* _WHAT TO DO_
Show all lines of the entries in which the word "This" is found.

* _DATA EXTRACT_
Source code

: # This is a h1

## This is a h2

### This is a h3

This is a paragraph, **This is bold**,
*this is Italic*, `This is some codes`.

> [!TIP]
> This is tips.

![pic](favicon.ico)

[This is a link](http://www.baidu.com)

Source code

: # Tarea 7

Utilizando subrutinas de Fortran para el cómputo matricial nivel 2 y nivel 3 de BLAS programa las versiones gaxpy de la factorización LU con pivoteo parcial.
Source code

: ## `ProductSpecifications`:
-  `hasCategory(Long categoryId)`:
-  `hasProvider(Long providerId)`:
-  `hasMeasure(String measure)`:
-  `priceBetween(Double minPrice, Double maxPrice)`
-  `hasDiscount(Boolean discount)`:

* _RESULT_
: # This is a h1
## This is a h2
### This is a h3
This is a paragraph, **This is bold**,
*this is Italic*, `This is some codes`.
> This is tips.
[This is a link](http://www.baidu.com)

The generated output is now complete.